What is it, if not the worst of the worst?
Vincentians turned to social media over the weekend of March 3-5 to advocate for the death sentence, as the island continues to record some of the most heinous killings, the most recent being that of Georgetown resident Sheldon Welch.
“The gallows should be cleaned up and brought back,” “a life for a life,” “it’s time to bring back Moses law,” and “Hang ‘Em High” were just a few of the sentiments expressed by residents after learning of the horrible murder of the Georgetown resident.
Welch’s murder brought back the eerie feeling of the horrendous January 8, 2003 murder committed by Daniel “Dick” Trimmingham, also known as “Compay”, on farmer Albert ‘Bertie Browne’. Browne’s head was severed from his body, disemboweled, and buried at separate locations on his farm. Trimmingham died in prison at the age of 60.
St. Vincent police announced in a press release on Saturday that they had begun an inquiry into the murder of Sheldon Welch, a 28-year-old laborer from Caratal, Georgetown,
Unlike the case of Albert Browne, Welch’s brother has been arrested on suspicion of murder. According to a police report, “Law enforcement officers in Georgetown received a complaint of the deceased’s disappearance. An inquiry was initiated, which led authorities to a mountain in Georgetown, where the corpse was located later that day in a pit’.
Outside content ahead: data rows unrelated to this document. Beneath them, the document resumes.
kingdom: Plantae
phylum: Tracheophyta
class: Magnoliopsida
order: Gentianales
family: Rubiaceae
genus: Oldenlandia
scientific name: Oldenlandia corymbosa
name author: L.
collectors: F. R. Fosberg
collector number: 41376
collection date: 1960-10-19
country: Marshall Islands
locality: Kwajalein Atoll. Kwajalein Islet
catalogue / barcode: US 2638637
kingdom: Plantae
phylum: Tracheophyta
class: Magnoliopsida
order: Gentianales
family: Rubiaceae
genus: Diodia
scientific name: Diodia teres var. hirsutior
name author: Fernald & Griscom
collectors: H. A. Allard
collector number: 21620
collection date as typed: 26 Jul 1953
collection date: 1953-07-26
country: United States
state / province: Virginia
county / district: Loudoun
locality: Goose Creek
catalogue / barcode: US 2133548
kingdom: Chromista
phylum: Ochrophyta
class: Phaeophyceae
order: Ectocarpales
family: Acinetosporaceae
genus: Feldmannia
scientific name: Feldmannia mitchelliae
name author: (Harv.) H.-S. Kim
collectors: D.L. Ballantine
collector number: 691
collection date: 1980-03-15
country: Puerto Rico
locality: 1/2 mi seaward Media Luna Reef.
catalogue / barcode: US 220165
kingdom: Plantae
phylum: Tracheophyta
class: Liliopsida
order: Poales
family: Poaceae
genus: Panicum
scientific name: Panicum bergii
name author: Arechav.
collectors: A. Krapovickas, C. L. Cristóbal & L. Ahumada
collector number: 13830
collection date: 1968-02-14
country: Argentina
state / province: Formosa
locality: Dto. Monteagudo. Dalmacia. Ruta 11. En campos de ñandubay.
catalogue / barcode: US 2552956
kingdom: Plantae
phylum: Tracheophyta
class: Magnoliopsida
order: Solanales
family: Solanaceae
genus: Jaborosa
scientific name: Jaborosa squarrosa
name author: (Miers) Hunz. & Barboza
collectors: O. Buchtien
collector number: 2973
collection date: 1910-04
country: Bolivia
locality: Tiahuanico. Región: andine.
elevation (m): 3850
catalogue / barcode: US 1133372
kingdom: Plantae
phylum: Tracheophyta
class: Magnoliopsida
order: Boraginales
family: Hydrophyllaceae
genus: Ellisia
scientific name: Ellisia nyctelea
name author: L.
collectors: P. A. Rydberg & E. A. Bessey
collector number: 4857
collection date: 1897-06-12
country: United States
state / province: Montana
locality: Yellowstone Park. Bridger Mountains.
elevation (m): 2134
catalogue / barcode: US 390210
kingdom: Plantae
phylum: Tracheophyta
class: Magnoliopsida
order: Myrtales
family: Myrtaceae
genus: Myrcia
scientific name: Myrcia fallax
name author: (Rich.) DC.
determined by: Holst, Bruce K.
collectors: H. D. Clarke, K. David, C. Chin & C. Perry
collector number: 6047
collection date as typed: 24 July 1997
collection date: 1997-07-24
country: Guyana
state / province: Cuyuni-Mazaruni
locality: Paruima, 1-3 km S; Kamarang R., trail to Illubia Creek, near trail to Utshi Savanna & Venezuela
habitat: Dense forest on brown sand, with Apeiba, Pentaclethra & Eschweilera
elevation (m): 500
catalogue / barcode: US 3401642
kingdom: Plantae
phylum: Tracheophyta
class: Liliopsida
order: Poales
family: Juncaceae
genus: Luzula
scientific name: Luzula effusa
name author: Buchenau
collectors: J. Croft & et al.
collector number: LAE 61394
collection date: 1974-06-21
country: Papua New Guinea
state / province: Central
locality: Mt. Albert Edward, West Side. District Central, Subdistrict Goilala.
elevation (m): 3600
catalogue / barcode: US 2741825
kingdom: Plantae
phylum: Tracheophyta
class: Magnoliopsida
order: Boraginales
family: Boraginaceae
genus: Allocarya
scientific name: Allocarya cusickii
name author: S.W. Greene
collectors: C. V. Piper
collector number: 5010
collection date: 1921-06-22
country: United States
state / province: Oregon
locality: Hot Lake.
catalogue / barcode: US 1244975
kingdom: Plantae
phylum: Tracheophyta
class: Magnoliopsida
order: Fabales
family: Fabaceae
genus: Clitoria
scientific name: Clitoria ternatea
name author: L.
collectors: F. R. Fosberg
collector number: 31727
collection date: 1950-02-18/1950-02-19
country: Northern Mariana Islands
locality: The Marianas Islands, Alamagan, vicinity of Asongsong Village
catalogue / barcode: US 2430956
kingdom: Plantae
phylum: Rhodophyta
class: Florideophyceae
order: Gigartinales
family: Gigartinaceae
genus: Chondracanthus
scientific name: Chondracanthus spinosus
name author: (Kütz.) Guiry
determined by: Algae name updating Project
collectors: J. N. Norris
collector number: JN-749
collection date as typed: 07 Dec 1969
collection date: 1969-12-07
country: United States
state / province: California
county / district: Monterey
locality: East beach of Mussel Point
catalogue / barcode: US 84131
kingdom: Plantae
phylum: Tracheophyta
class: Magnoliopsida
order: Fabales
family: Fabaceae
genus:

While the police did not provide many specifics, a trustworthy source told the St. Vincent Times that the police recovered crocus sacks containing Welch’s body parts, including his head, feet, hands, and disemboweled stomach. The St. Vincent Times also understands that a land dispute between the brothers may have led to the killing.
This is not the first time folks have demanded the death sentence or the gallows.
A loud cry was made on July 2, 2002, when Lokeisha Nanton, a 12-year-old girl pannist from Sion Hill, was killed. On February 26, 2010, Patrick Lovelace was convicted of Nanton’s murder and condemned to death.
Lovelace remains the lone death row inmate in St. Vincent prisons.
In December 2006, hundreds of Vincentians watched the body parts of a 21-year-old Vermont resident, Stacy Wilson, being chopped off and flung all over the Leeward Bus Terminal by a cutlass-wielding man named Shorn Samuel. Yet another loud cry.
On Wednesday, October 15, 2008, a unanimous finding of guilty was rendered against Samuel for Wilson’s murder. To everyone’s disgust, he is sitting in prison, feasting on tax payers’ money.
Prime Minister Ralph Gonsalves said in May 2022 that the practical abolition of the death penalty probably induced some people to use violence of the ultimate kind.
Gonsalves then alluded to the Privy Council’s recent judgment to confirm the validity of the death sentence in Trinidad and Tobago.
“There are certainly many people who feel strongly about it, and some might argue that in our situation, this is a matter that may be meritorious. The issue is one we will increasingly have to revisit.”
Murder and treason are capital crimes in the multi-island country, which carried out its last execution on February 13, 1995, when three people were put to death after having their death warrants issued only four days earlier.
St. Vincent is a British Independent Territory, and the Judicial Committee of the Privy Council is still the last court of appeal for this territory.
There is still much discussion in St. Vincent as to whether the Caribbean Court of Justice (CCJ) should replace the Privy Council as the final court of appeal in the region. The Caribbean Court of Justice was inaugurated in Trinidad on April 16, 2005. However, the country will have to hold a special referendum to be able to switch to the CCJ.
Caribbean countries view the CCJ as the means to throw off the last vestiges of colonialism, but human rights groups have warned that the Court may be a hanging court.
Since the Privy Council’s Pratt and Morgan decision in 1993, the death penalty cannot be carried out on a prisoner who has been sentenced to death for more than five years. In this case, the prisoner’s sentence is automatically changed to life in prison.
On March 11, 2002, the Judicial Committee of the Privy Council confirmed the April 2001 decision of the Eastern Caribbean Court of Appeal (ECCA) ruling that the mandatory death penalty was unconstitutional and unanimously struck down the mandatory death penalty for murder in St. Vincent and six other countries.
The government delegation to the United Nations Universal Periodic Review in 2019 noted during the constructive dialogue that the country was “overwhelmingly supportive’ of the death penalty, therefore there were no plans to declare a moratorium on the death penalty.